From the age of eight, the younger John was mentored by Darwin, twenty-five years his senior. As he matured, Lubbock took up many of his teacher’s interests, including classification of barnacles, the relationship between insects and f lowers, paleontology, and human prehistory. Later an inveterate collector of prehistoric stone tools, ethnographic artifacts, and insect colonies, young Lubbock must have filled his indulgent father’s mansion with birds’ nests, fossils, and flasks of pond water. So fascinated was the son by tales of the South Seas that he built an artificial grotto decorated with corals and shells near the big house.
Darwin frequently walked the footpath between his home and High Elms, where he may have offered advice during the planning of Griset’s paintings or viewed and discussed each one as it was completed. However, neither Darwin nor Lubbock ever used them to illustrate their books. And by the mid-twentieth century, the paintings had been removed by the family from High Elms. That was fortunate, because in August 1967 the great mansion burned down (oddly, on what the grateful British populace had dubbed “St. Lubbock’s Day,” the secular bank holiday Lubbock instituted). The estate grounds are now a public park and nature reserve.
When Lubbock commissioned the triptych of the coral atoll, Darwin was preparing to reissue a revised and updated edition of The Structure and Distribution of Coral Reefs, three decades after its initial publication. It seems plausible that Lubbock planned the painting as a surprise for Darwin, to commemorate that significant milestone. In Griset’s brushstrokes, Darwin’s tropical atoll appears isolated beneath a vast sky— jewel-like, pristine, and mysterious. The sailing ship is barely sketched in, but it is unmistakably a classic brig-sloop of the Cherokee class [see painting detail above]. It even has a stripe along the hull and gun ports along the side, as the Beagle did.
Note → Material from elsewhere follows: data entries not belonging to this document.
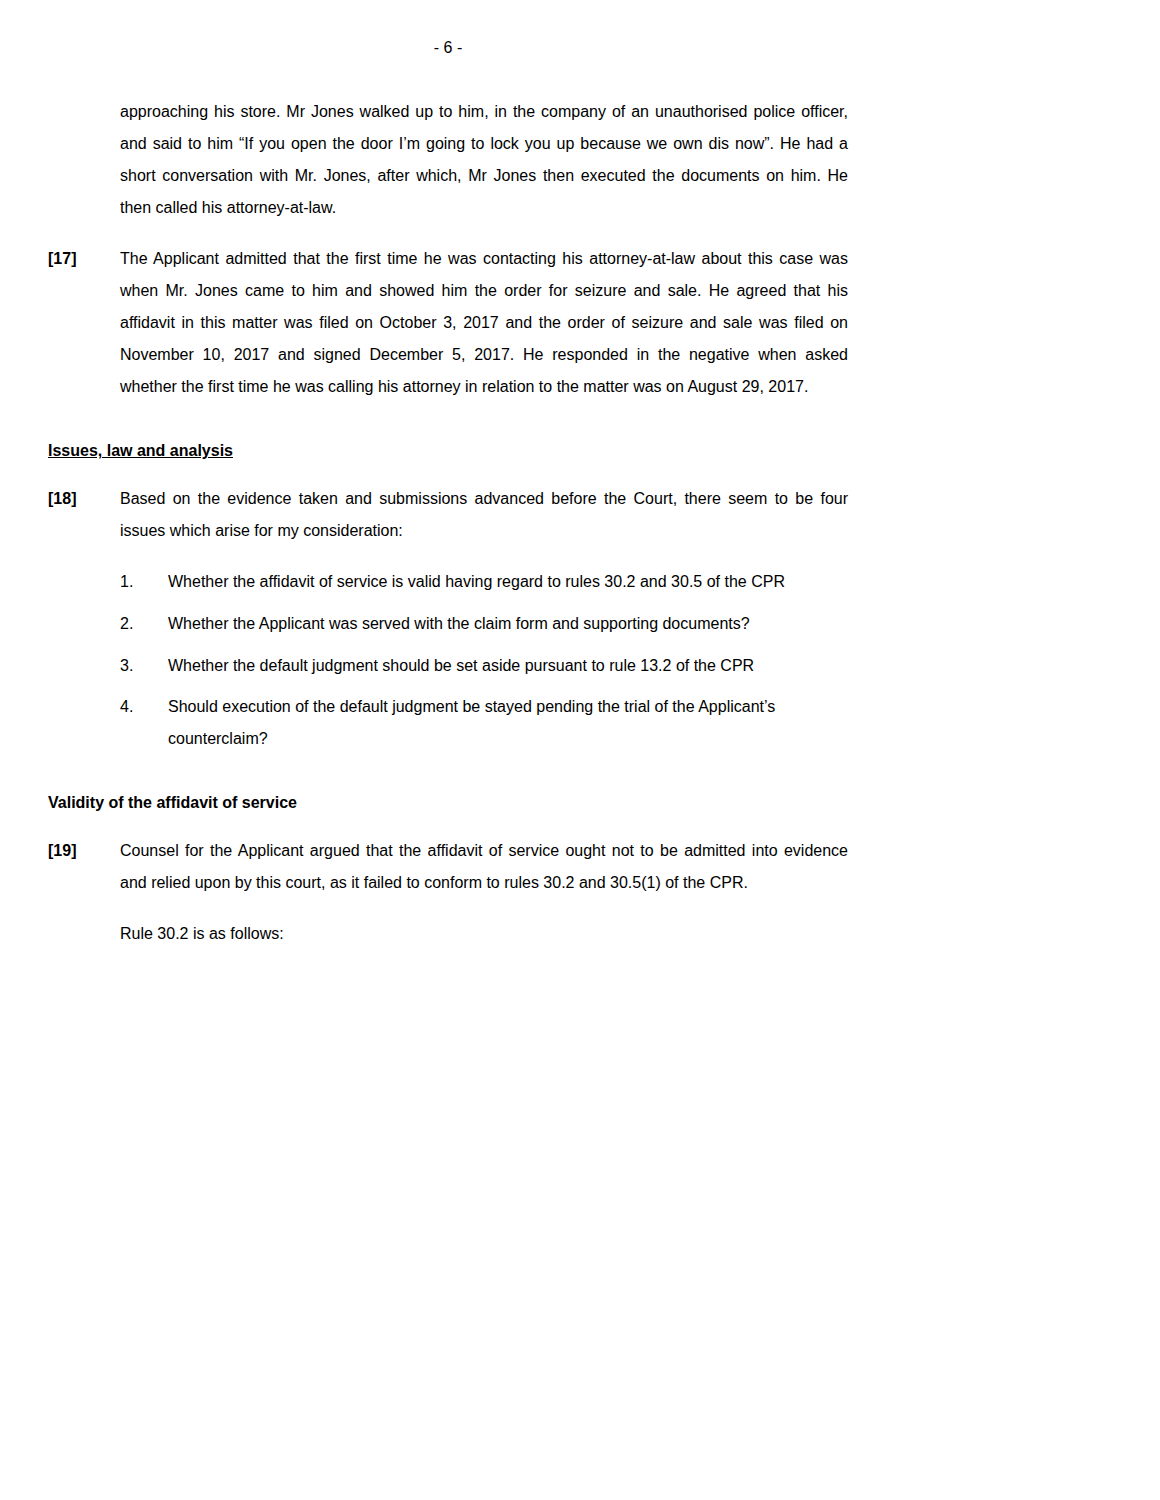- 6 -
approaching his store. Mr Jones walked up to him, in the company of an unauthorised police officer, and said to him “If you open the door I’m going to lock you up because we own dis now”. He had a short conversation with Mr. Jones, after which, Mr Jones then executed the documents on him. He then called his attorney-at-law.
[17]
The Applicant admitted that the first time he was contacting his attorney-at-law about this case was when Mr. Jones came to him and showed him the order for seizure and sale. He agreed that his affidavit in this matter was filed on October 3, 2017 and the order of seizure and sale was filed on November 10, 2017 and signed December 5, 2017. He responded in the negative when asked whether the first time he was calling his attorney in relation to the matter was on August 29, 2017.
Issues, law and analysis
[18]
Based on the evidence taken and submissions advanced before the Court, there seem to be four issues which arise for my consideration:
1. Whether the affidavit of service is valid having regard to rules 30.2 and 30.5 of the CPR
2. Whether the Applicant was served with the claim form and supporting documents?
3. Whether the default judgment should be set aside pursuant to rule 13.2 of the CPR
4. Should execution of the default judgment be stayed pending the trial of the Applicant’s counterclaim?
Validity of the affidavit of service
[19]
Counsel for the Applicant argued that the affidavit of service ought not to be admitted into evidence and relied upon by this court, as it failed to conform to rules 30.2 and 30.5(1) of the CPR.
Rule 30.2 is as follows:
The painting remains sequestered against English winters in the stone-brick storeroom at the Priory. Within its timeless world, the atoll awaits the arrival of the iconic sailing ship on the horizon, bearing a young man who seeks to elucidate its mysteries. While studying corals, he will experience serendipity on a grand scale. By casting his “eye of reason” on natural phenomena that, operating over immense periods of time, create “forms most beautiful and most wonderful,” he will change forever our view of life.